_YOUR OBJECTIVE_
The word "linecap" occurs in some lines of the listing. Copy those lines.

_RECORDS FOR THIS TASK_
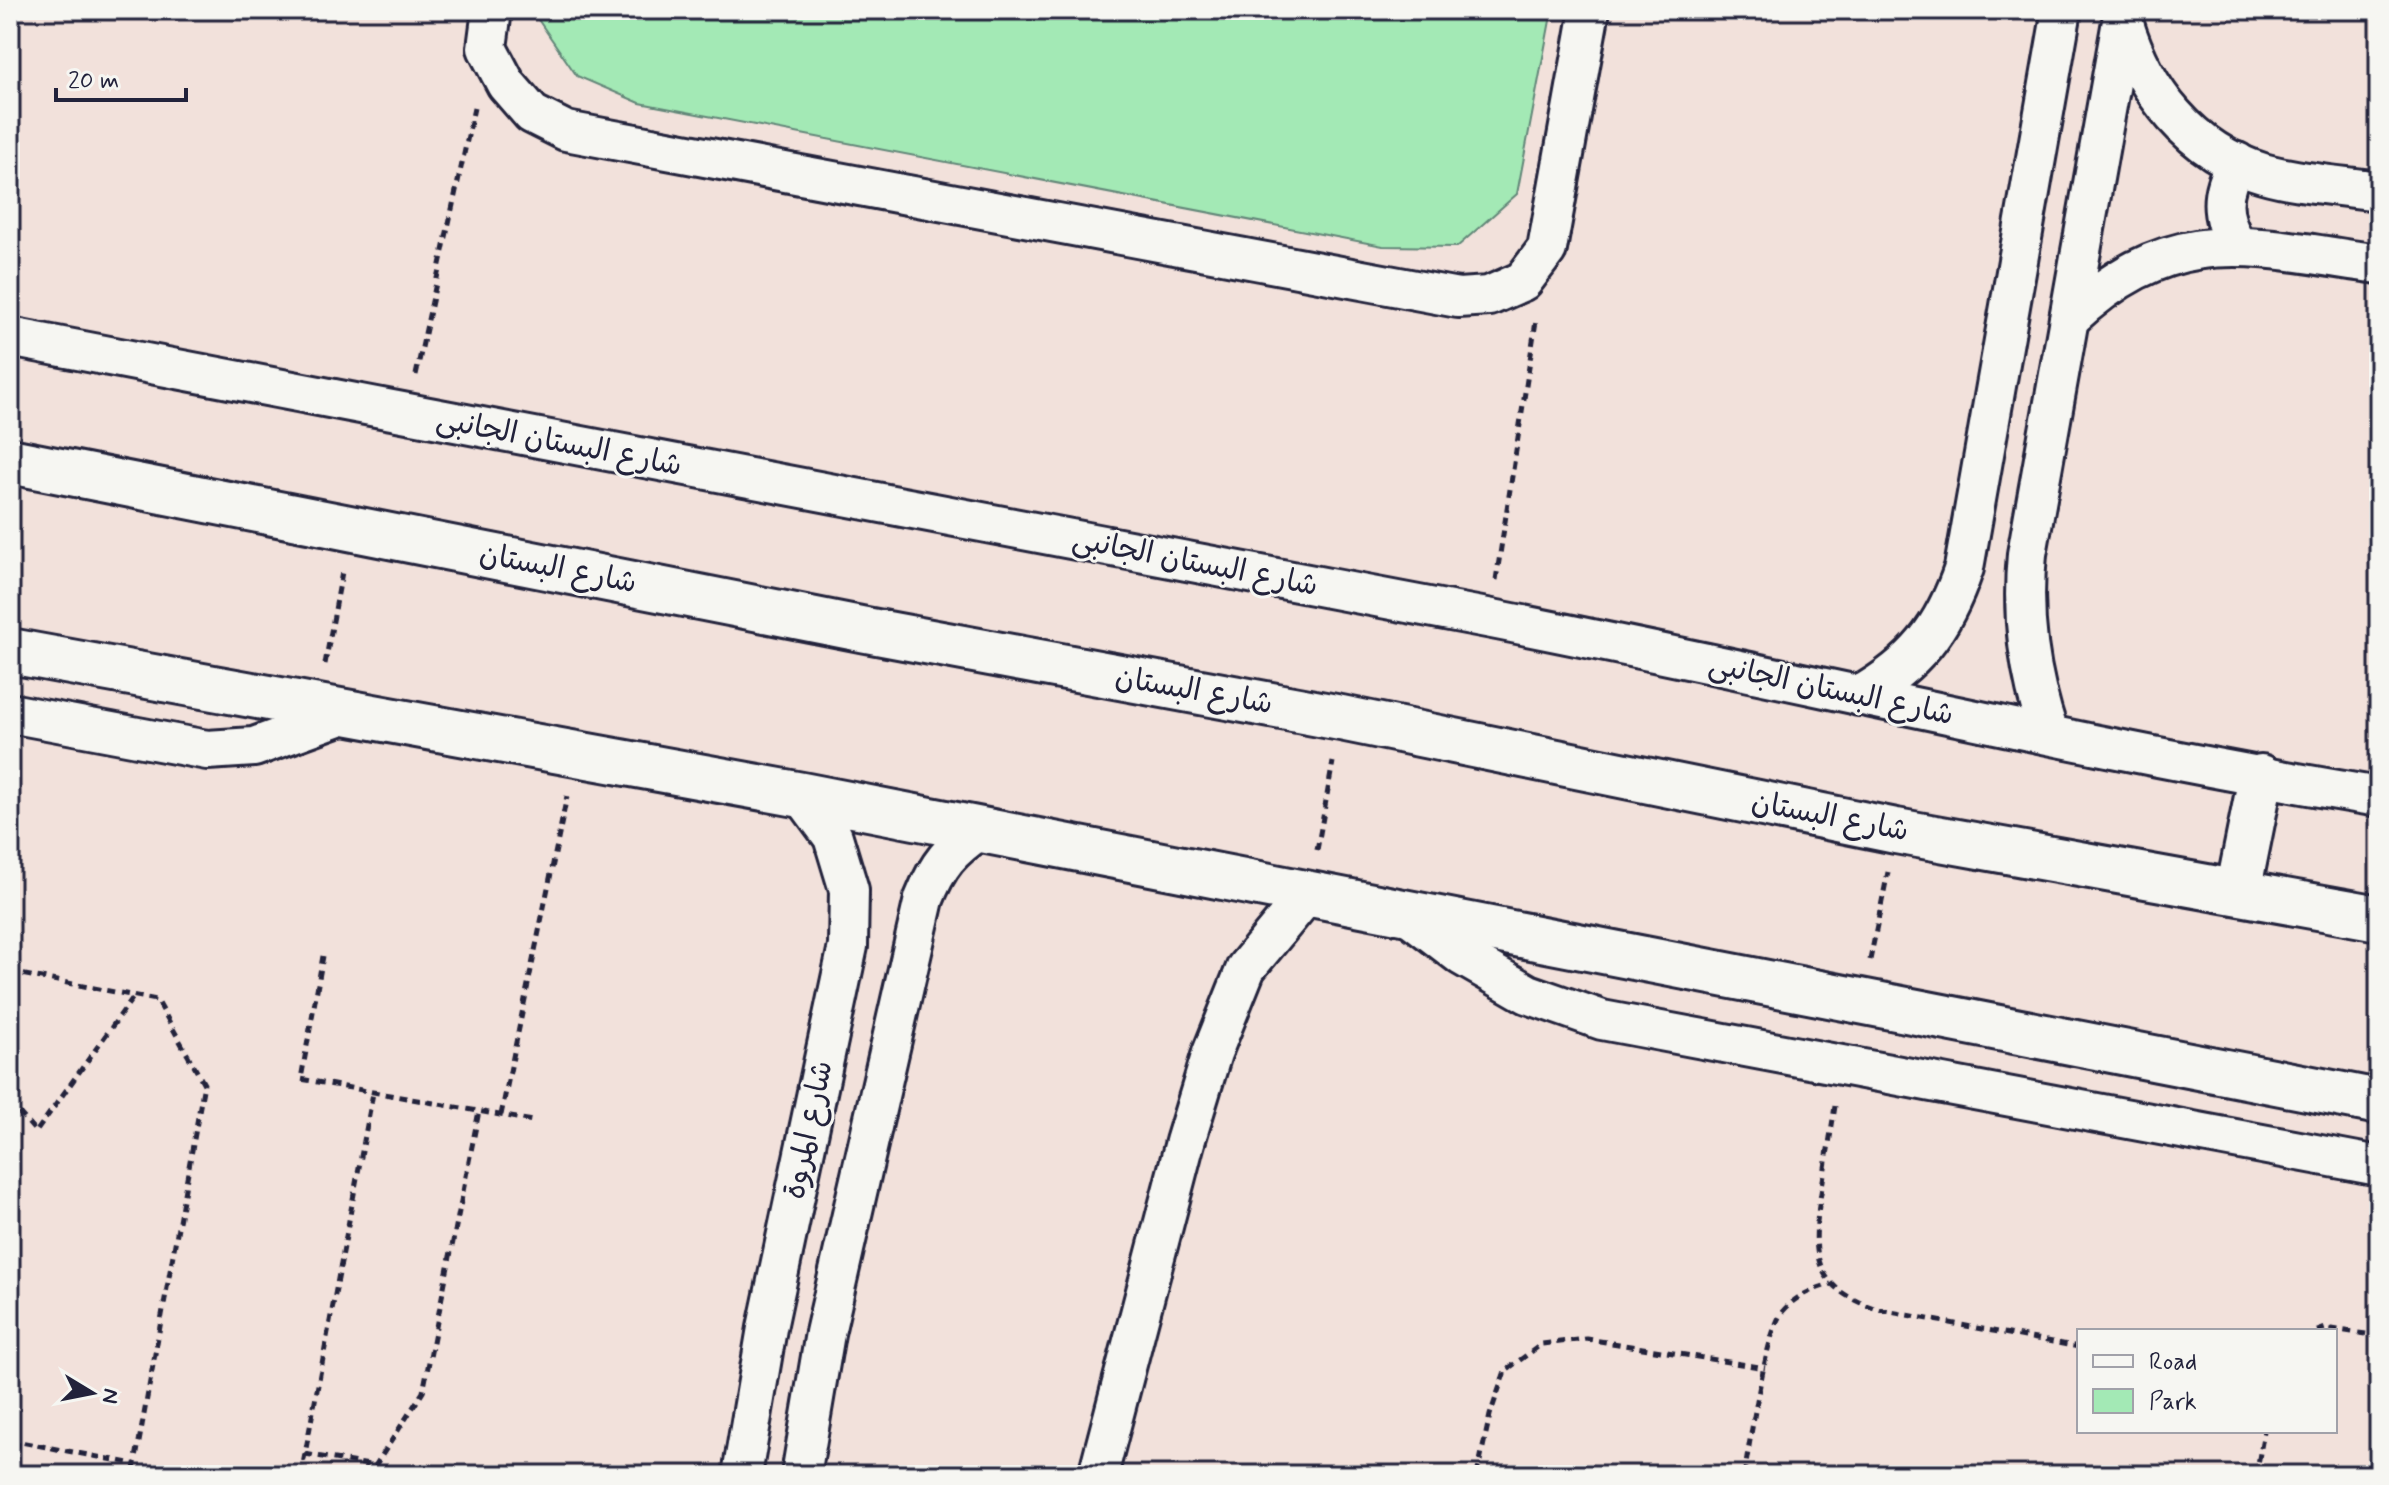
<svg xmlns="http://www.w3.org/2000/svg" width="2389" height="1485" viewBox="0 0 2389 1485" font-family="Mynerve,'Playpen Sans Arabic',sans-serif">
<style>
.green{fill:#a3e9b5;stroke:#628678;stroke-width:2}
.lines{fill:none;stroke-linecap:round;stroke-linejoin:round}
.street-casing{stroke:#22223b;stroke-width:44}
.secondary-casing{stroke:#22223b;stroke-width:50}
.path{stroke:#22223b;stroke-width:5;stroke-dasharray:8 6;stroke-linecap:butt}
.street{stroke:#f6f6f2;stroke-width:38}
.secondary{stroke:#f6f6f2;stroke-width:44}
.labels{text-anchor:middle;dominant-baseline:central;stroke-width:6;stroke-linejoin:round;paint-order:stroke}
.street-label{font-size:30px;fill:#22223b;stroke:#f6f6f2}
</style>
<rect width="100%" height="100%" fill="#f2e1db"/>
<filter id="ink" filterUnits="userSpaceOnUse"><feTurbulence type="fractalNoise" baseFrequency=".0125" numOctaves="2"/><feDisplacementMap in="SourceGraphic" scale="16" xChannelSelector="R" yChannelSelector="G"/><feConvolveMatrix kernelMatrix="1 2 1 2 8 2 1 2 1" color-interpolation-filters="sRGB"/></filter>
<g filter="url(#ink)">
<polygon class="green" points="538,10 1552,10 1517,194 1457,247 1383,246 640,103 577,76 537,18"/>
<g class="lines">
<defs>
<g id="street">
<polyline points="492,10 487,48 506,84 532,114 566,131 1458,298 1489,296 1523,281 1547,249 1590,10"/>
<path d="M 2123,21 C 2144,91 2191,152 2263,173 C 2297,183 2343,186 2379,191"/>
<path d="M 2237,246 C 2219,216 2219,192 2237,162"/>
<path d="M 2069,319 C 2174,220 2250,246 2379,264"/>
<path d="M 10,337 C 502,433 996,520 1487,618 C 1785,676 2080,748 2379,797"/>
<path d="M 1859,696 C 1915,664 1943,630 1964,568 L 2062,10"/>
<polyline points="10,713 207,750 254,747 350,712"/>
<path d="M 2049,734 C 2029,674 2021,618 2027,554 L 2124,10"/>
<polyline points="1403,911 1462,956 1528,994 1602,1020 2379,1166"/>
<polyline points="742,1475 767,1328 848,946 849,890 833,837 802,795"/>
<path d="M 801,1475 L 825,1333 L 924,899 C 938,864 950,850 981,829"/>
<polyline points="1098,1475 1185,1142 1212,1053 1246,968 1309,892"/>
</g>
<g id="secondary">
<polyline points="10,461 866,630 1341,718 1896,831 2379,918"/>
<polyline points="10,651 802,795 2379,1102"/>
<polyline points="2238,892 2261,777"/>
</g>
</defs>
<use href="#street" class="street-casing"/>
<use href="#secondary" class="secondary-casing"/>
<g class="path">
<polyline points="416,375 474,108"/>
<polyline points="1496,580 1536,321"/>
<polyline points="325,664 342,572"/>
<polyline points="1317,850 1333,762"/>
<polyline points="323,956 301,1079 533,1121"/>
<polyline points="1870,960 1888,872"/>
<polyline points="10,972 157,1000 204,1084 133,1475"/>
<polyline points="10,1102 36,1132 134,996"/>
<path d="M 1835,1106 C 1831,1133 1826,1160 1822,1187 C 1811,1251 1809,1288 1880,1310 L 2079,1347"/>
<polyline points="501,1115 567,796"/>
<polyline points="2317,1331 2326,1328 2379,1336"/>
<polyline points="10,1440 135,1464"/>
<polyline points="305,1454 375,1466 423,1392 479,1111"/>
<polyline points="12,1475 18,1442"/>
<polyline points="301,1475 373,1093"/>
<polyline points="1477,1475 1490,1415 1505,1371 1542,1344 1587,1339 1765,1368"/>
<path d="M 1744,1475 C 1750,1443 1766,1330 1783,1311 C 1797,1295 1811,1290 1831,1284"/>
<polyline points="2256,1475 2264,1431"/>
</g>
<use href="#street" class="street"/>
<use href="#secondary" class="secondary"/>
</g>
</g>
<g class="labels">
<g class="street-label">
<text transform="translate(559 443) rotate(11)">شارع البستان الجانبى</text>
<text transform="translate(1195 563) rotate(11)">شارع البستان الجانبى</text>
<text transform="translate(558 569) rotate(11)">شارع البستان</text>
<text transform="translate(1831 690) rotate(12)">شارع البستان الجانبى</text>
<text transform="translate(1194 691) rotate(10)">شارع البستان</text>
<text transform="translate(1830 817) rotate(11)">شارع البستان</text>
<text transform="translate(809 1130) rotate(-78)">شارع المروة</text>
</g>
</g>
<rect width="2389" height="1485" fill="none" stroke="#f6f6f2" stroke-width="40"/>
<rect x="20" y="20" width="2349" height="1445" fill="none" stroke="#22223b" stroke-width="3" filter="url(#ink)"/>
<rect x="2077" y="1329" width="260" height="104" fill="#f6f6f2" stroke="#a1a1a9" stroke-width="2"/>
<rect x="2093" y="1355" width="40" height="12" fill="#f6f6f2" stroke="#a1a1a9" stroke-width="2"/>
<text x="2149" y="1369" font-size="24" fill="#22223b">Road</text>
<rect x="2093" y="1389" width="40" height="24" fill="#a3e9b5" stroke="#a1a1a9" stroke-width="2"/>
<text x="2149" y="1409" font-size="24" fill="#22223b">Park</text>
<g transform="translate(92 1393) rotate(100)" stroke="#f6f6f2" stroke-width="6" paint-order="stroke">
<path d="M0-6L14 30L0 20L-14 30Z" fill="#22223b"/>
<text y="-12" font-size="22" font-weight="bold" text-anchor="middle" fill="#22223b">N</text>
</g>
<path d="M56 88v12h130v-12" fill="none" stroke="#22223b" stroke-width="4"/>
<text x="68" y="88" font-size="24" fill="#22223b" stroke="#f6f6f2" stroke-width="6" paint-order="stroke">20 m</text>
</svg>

_THE ANSWER_
.lines{fill:none;stroke-linecap:round;stroke-linejoin:round}
.path{stroke:#22223b;stroke-width:5;stroke-dasharray:8 6;stroke-linecap:butt}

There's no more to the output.